Tâches de compréhension de figures ::
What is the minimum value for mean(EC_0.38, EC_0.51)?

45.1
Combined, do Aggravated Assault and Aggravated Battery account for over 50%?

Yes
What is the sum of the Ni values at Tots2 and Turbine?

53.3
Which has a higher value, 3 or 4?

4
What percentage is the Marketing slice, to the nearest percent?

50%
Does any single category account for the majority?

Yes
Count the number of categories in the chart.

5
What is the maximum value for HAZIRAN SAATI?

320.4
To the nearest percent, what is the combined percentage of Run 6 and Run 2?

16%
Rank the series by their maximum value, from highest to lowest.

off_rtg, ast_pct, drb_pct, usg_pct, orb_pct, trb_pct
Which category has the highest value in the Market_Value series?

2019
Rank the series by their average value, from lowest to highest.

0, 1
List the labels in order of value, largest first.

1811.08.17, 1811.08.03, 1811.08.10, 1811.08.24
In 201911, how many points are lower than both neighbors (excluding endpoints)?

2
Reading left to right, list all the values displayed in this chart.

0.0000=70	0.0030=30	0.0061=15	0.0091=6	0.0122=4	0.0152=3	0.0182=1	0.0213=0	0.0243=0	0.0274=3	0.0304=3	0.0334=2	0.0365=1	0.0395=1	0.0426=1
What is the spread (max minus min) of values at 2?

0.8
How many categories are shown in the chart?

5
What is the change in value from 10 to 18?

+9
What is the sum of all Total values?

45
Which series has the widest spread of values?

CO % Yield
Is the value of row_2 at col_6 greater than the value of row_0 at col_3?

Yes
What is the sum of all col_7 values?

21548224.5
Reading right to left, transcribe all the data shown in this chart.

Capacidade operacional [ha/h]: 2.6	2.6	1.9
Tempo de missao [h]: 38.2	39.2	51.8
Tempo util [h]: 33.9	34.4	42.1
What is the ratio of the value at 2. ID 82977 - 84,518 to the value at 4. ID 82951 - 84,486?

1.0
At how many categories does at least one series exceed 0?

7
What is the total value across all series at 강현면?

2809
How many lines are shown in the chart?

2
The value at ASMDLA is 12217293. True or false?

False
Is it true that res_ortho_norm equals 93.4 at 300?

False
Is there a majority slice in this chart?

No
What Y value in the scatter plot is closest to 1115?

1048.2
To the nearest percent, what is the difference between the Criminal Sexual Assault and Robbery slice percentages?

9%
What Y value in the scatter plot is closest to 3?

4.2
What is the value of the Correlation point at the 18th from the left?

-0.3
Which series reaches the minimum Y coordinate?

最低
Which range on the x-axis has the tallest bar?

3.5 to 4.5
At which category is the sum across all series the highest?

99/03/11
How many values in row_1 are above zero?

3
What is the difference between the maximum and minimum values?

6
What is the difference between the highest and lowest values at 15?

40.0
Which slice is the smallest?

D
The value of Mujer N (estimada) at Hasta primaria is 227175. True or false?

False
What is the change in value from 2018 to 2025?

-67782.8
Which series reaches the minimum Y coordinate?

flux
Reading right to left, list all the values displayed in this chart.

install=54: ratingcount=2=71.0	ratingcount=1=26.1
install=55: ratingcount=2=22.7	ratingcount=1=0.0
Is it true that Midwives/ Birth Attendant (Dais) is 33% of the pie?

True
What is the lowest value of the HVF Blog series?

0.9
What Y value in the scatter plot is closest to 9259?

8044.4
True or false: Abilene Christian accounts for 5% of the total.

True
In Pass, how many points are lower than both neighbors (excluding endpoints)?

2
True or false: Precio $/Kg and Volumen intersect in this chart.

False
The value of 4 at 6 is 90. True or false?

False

À faire :: Présentez toutes ces lignes sous forme de tableau Markdown à deux colonnes, « N° » pour le numéro de rang et « Contenu » pour la ligne, en omettant les lignes vides.

Corrigé de l'exercice ::
| N° | Contenu |
|---|---|
| 1 | What is the minimum value for mean(EC_0.38, EC_0.51)? |
| 2 | 45.1 |
| 3 | Combined, do Aggravated Assault and Aggravated Battery account for over 50%? |
| 4 | Yes |
| 5 | What is the sum of the Ni values at Tots2 and Turbine? |
| 6 | 53.3 |
| 7 | Which has a higher value, 3 or 4? |
| 8 | 4 |
| 9 | What percentage is the Marketing slice, to the nearest percent? |
| 10 | 50% |
| 11 | Does any single category account for the majority? |
| 12 | Yes |
| 13 | Count the number of categories in the chart. |
| 14 | 5 |
| 15 | What is the maximum value for HAZIRAN SAATI? |
| 16 | 320.4 |
| 17 | To the nearest percent, what is the combined percentage of Run 6 and Run 2? |
| 18 | 16% |
| 19 | Rank the series by their maximum value, from highest to lowest. |
| 20 | off_rtg, ast_pct, drb_pct, usg_pct, orb_pct, trb_pct |
| 21 | Which category has the highest value in the Market_Value series? |
| 22 | 2019 |
| 23 | Rank the series by their average value, from lowest to highest. |
| 24 | 0, 1 |
| 25 | List the labels in order of value, largest first. |
| 26 | 1811.08.17, 1811.08.03, 1811.08.10, 1811.08.24 |
| 27 | In 201911, how many points are lower than both neighbors (excluding endpoints)? |
| 28 | 2 |
| 29 | Reading left to right, list all the values displayed in this chart. |
| 30 | 0.0000=70	0.0030=30	0.0061=15	0.0091=6	0.0122=4	0.0152=3	0.0182=1	0.0213=0	0.0243=0	0.0274=3	0.0304=3	0.0334=2	0.0365=1	0.0395=1	0.0426=1 |
| 31 | What is the spread (max minus min) of values at 2? |
| 32 | 0.8 |
| 33 | How many categories are shown in the chart? |
| 34 | 5 |
| 35 | What is the change in value from 10 to 18? |
| 36 | +9 |
| 37 | What is the sum of all Total values? |
| 38 | 45 |
| 39 | Which series has the widest spread of values? |
| 40 | CO % Yield |
| 41 | Is the value of row_2 at col_6 greater than the value of row_0 at col_3? |
| 42 | Yes |
| 43 | What is the sum of all col_7 values? |
| 44 | 21548224.5 |
| 45 | Reading right to left, transcribe all the data shown in this chart. |
| 46 | Capacidade operacional [ha/h]: 2.6	2.6	1.9 |
| 47 | Tempo de missao [h]: 38.2	39.2	51.8 |
| 48 | Tempo util [h]: 33.9	34.4	42.1 |
| 49 | What is the ratio of the value at 2. ID 82977 - 84,518 to the value at 4. ID 82951 - 84,486? |
| 50 | 1.0 |
| 51 | At how many categories does at least one series exceed 0? |
| 52 | 7 |
| 53 | What is the total value across all series at 강현면? |
| 54 | 2809 |
| 55 | How many lines are shown in the chart? |
| 56 | 2 |
| 57 | The value at ASMDLA is 12217293. True or false? |
| 58 | False |
| 59 | Is it true that res_ortho_norm equals 93.4 at 300? |
| 60 | False |
| 61 | Is there a majority slice in this chart? |
| 62 | No |
| 63 | What Y value in the scatter plot is closest to 1115? |
| 64 | 1048.2 |
| 65 | To the nearest percent, what is the difference between the Criminal Sexual Assault and Robbery slice percentages? |
| 66 | 9% |
| 67 | What Y value in the scatter plot is closest to 3? |
| 68 | 4.2 |
| 69 | What is the value of the Correlation point at the 18th from the left? |
| 70 | -0.3 |
| 71 | Which series reaches the minimum Y coordinate? |
| 72 | 最低 |
| 73 | Which range on the x-axis has the tallest bar? |
| 74 | 3.5 to 4.5 |
| 75 | At which category is the sum across all series the highest? |
| 76 | 99/03/11 |
| 77 | How many values in row_1 are above zero? |
| 78 | 3 |
| 79 | What is the difference between the maximum and minimum values? |
| 80 | 6 |
| 81 | What is the difference between the highest and lowest values at 15? |
| 82 | 40.0 |
| 83 | Which slice is the smallest? |
| 84 | D |
| 85 | The value of Mujer N (estimada) at Hasta primaria is 227175. True or false? |
| 86 | False |
| 87 | What is the change in value from 2018 to 2025? |
| 88 | -67782.8 |
| 89 | Which series reaches the minimum Y coordinate? |
| 90 | flux |
| 91 | Reading right to left, list all the values displayed in this chart. |
| 92 | install=54: ratingcount=2=71.0	ratingcount=1=26.1 |
| 93 | install=55: ratingcount=2=22.7	ratingcount=1=0.0 |
| 94 | Is it true that Midwives/ Birth Attendant (Dais) is 33% of the pie? |
| 95 | True |
| 96 | What is the lowest value of the HVF Blog series? |
| 97 | 0.9 |
| 98 | What Y value in the scatter plot is closest to 9259? |
| 99 | 8044.4 |
| 100 | True or false: Abilene Christian accounts for 5% of the total. |
| 101 | True |
| 102 | In Pass, how many points are lower than both neighbors (excluding endpoints)? |
| 103 | 2 |
| 104 | True or false: Precio $/Kg and Volumen intersect in this chart. |
| 105 | False |
| 106 | The value of 4 at 6 is 90. True or false? |
| 107 | False |